Trurl's machine, indeed. It insisted that the volume of the unit cube and unit ball are both the same, and 1, in all dimensions, even though it knew the correct formula for the surface of the n-ball.
Wen I pointed out that n=2 is a simple counter example, it refused to talk to me (no answer, try-again button, ad inifinitum). Well, safer than Trurl's machine.
Don't even have to go that far. Just have it multiply two 3 or 4-digit numbers. It'll give an incorrect answer somewhere in the ballpark of the right answer.
You're asking a language model to do math. What's impressive there is not that it fails but that it comes up with an answer at all, especially if it is in the ballpark.
Most humans would do exactly the same unless given either access to pen and paper or a calculator, and it would likely be trivial for GPT-3 input processing to detect it has been presented with a math question and to farm it out to a special calculation module. Once you start to augment its input like that progress would be very rapid but it would no longer be just a language model.

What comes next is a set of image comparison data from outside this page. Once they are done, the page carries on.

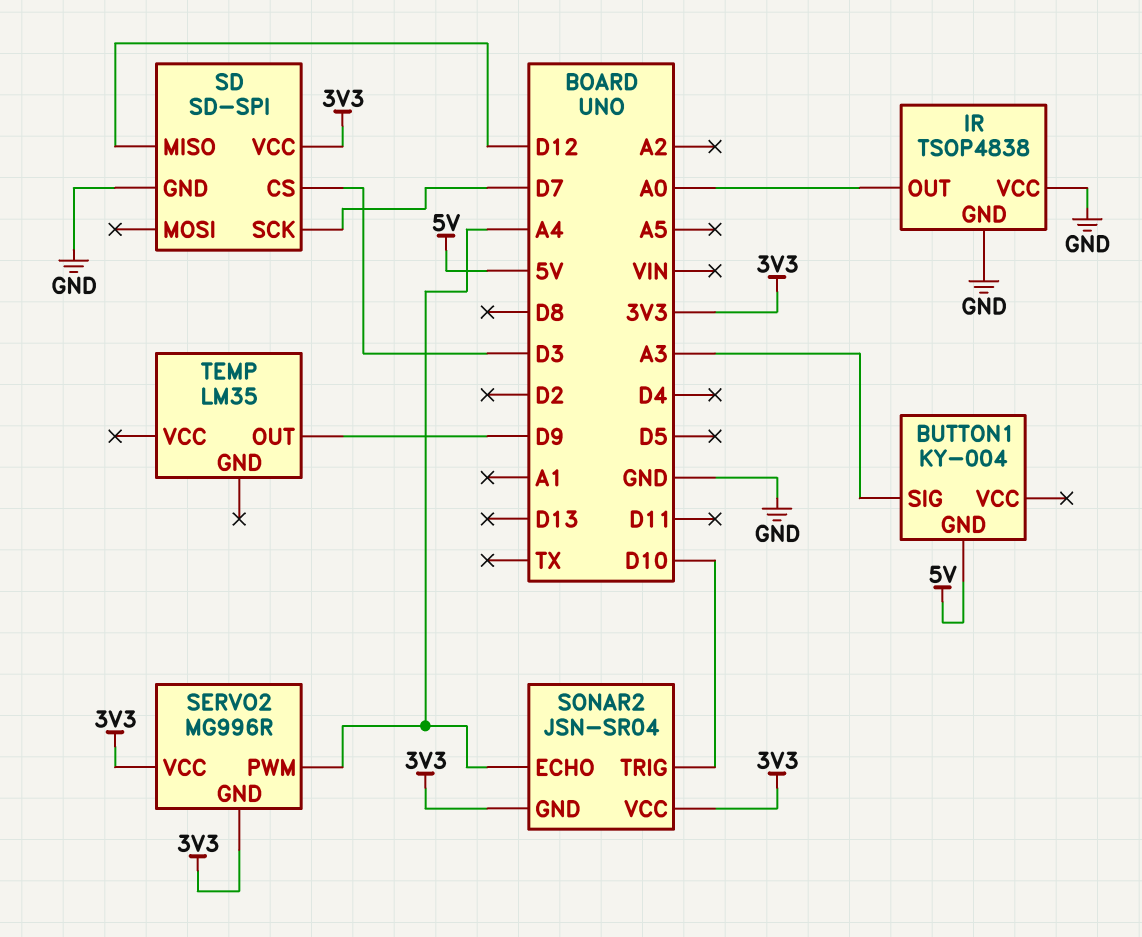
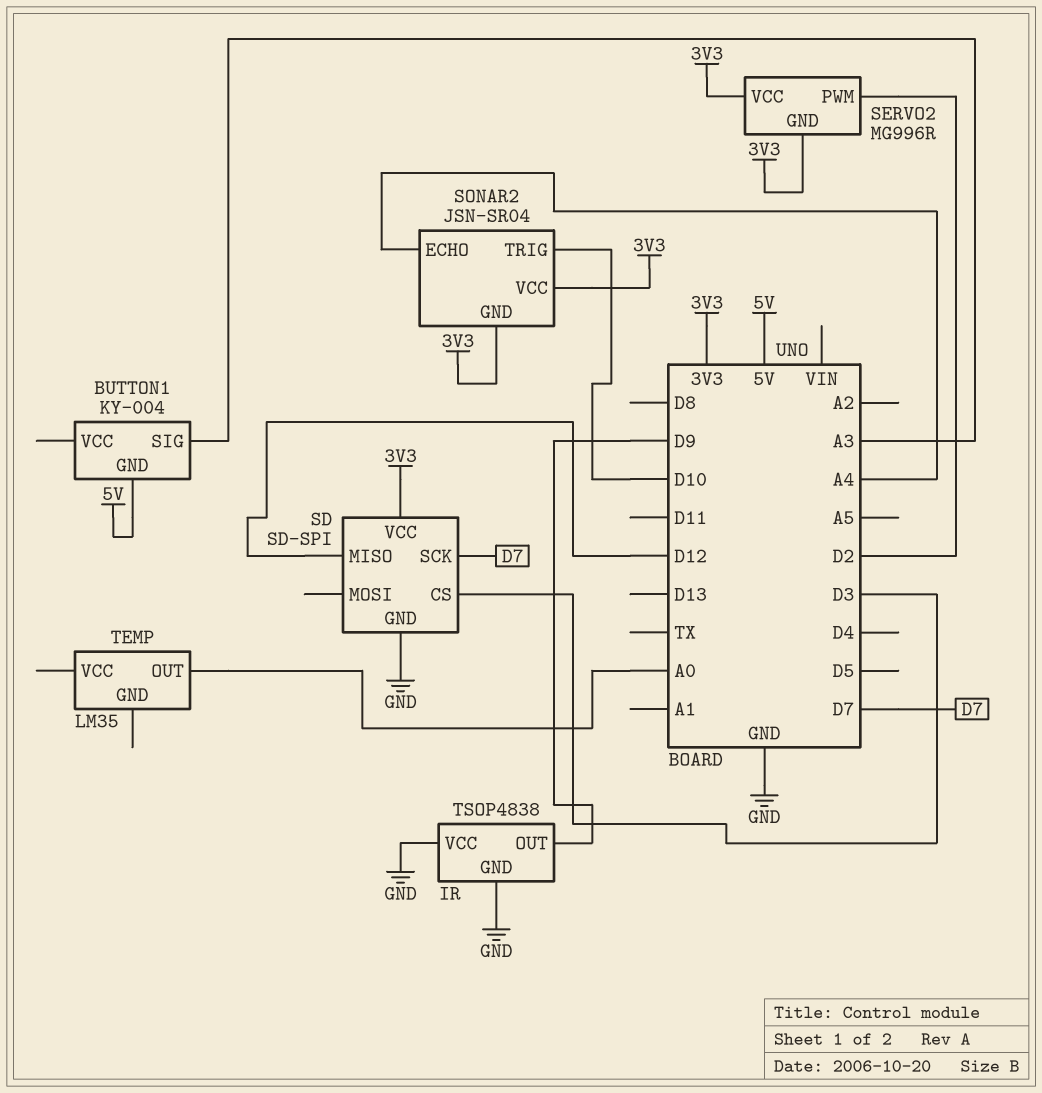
IR pin OUT: A0 -> D9
SERVO2 pin PWM: A4 -> D2
TEMP pin OUT: D9 -> A0

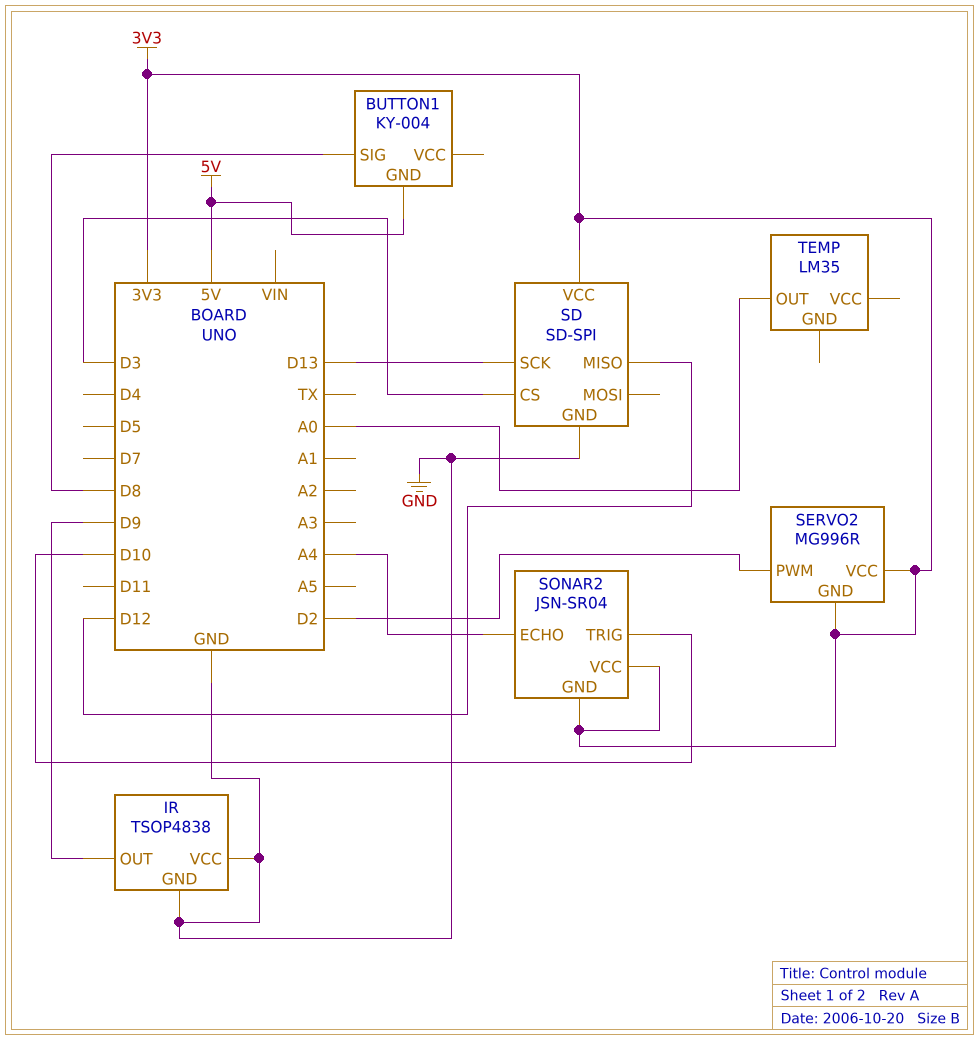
BUTTON1 pin SIG: A3 -> D8
SD pin SCK: D7 -> D13

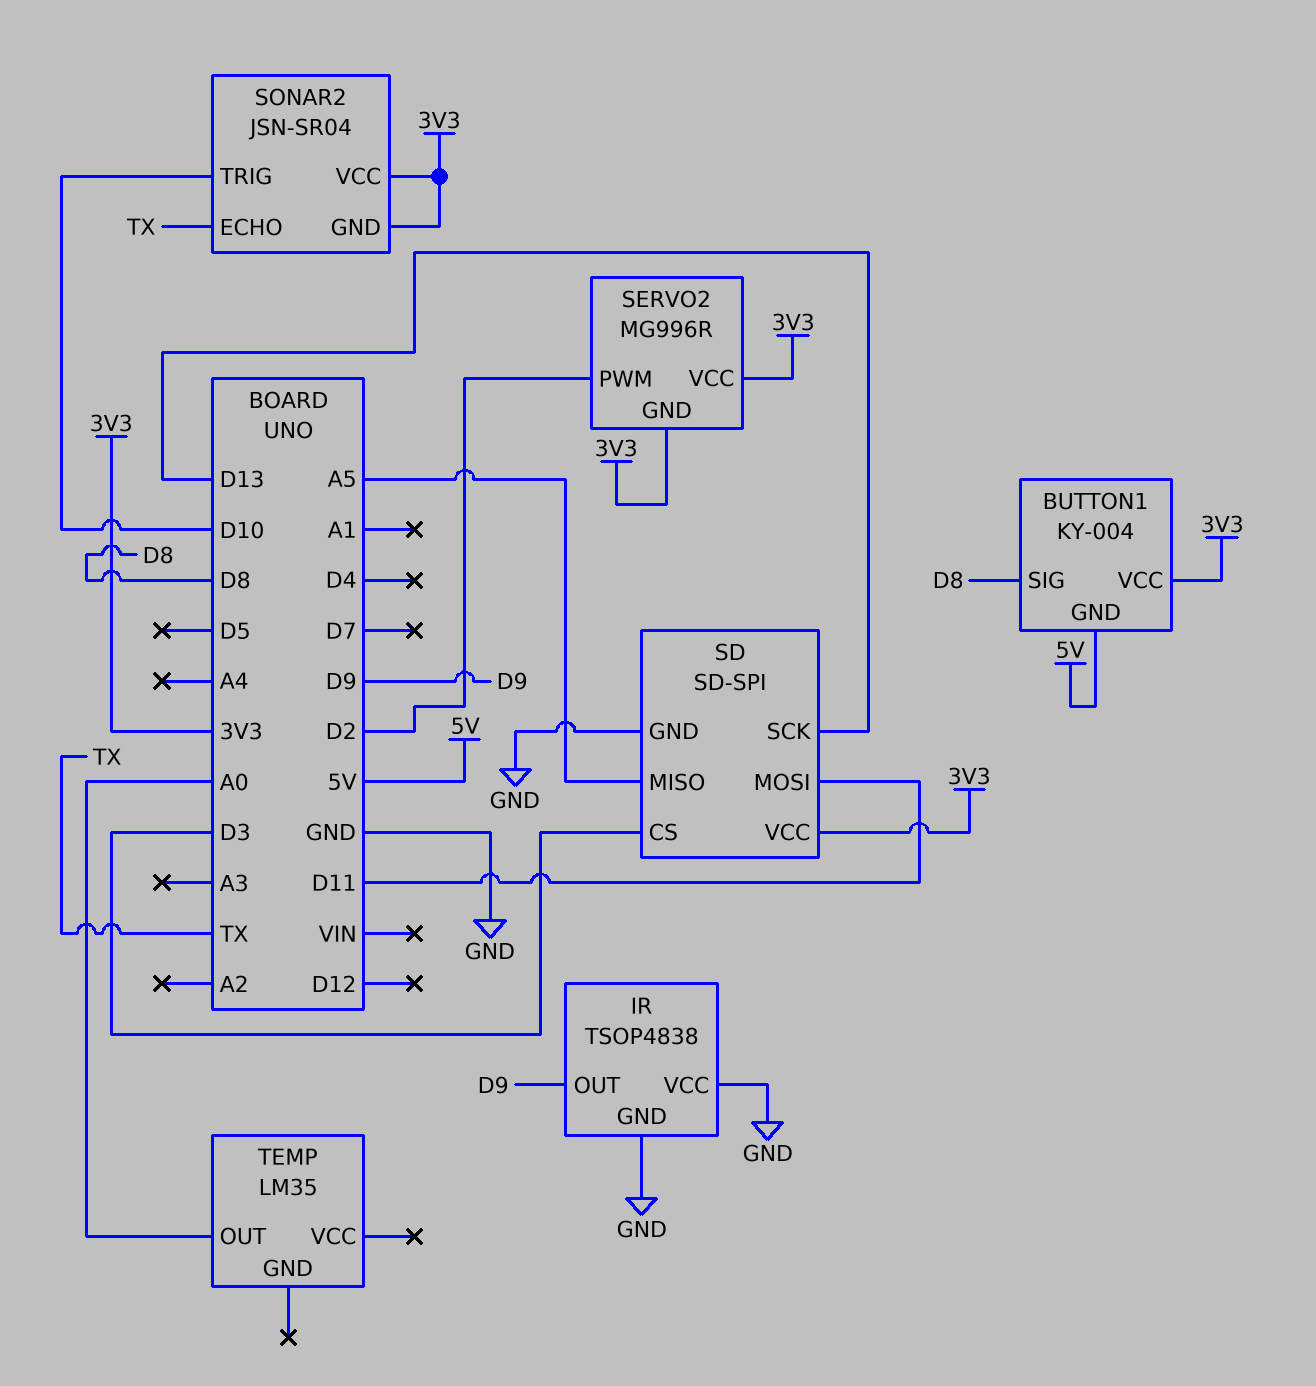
BUTTON1 pin VCC: none -> 3V3
SD pin MISO: D12 -> A5
SD pin MOSI: none -> D11
SONAR2 pin ECHO: A4 -> TX

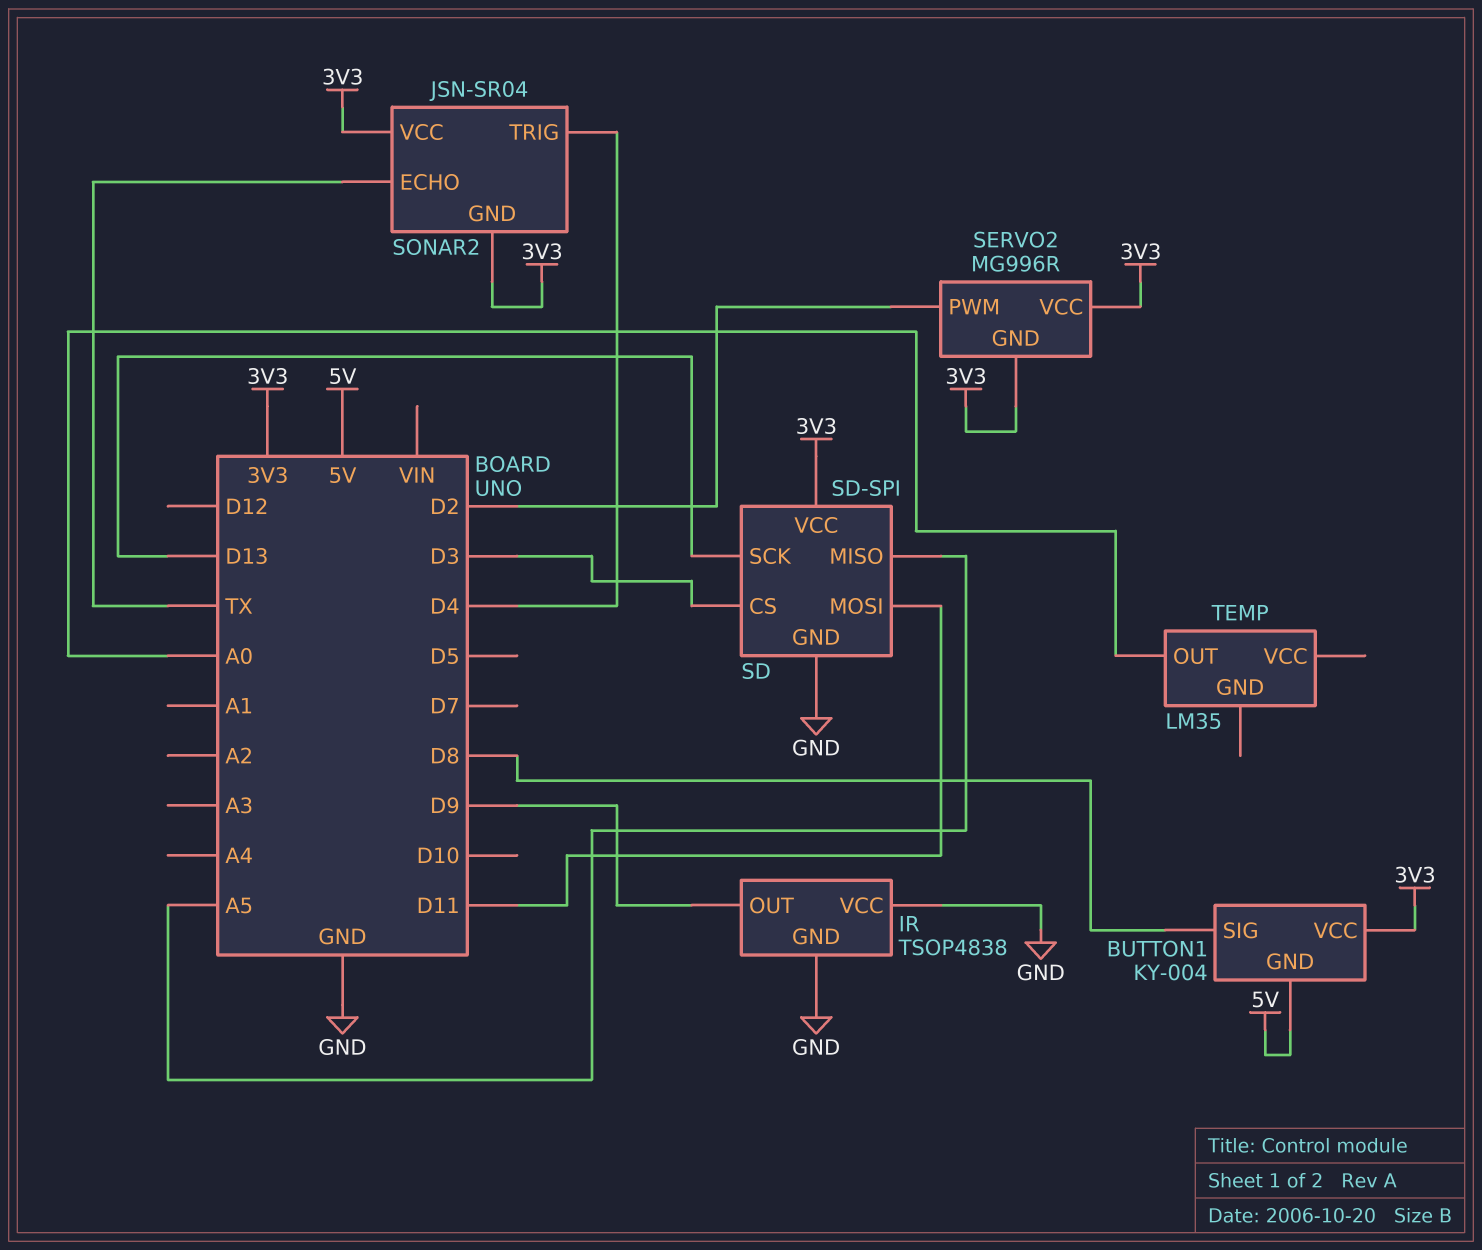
SONAR2 pin TRIG: D10 -> D4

Well, everything is math, at some level. Supreme Court decisions might be. There are software packages used to day, using some "AI", to help judges determine the adequate level of punishments looking at circumstantial factors determining recividism rates et cetera [1] [2].
I believe that in the not too distant future there will be pressure to use these "magic" AIs to be applied everywhere, and this pressure will probably not look very hard at whether the AI is good at math or not. Just look at all the pseudoscience in the criminal system [3]. I believe this poses a real problem, so keeping hareping on this is probably the right response.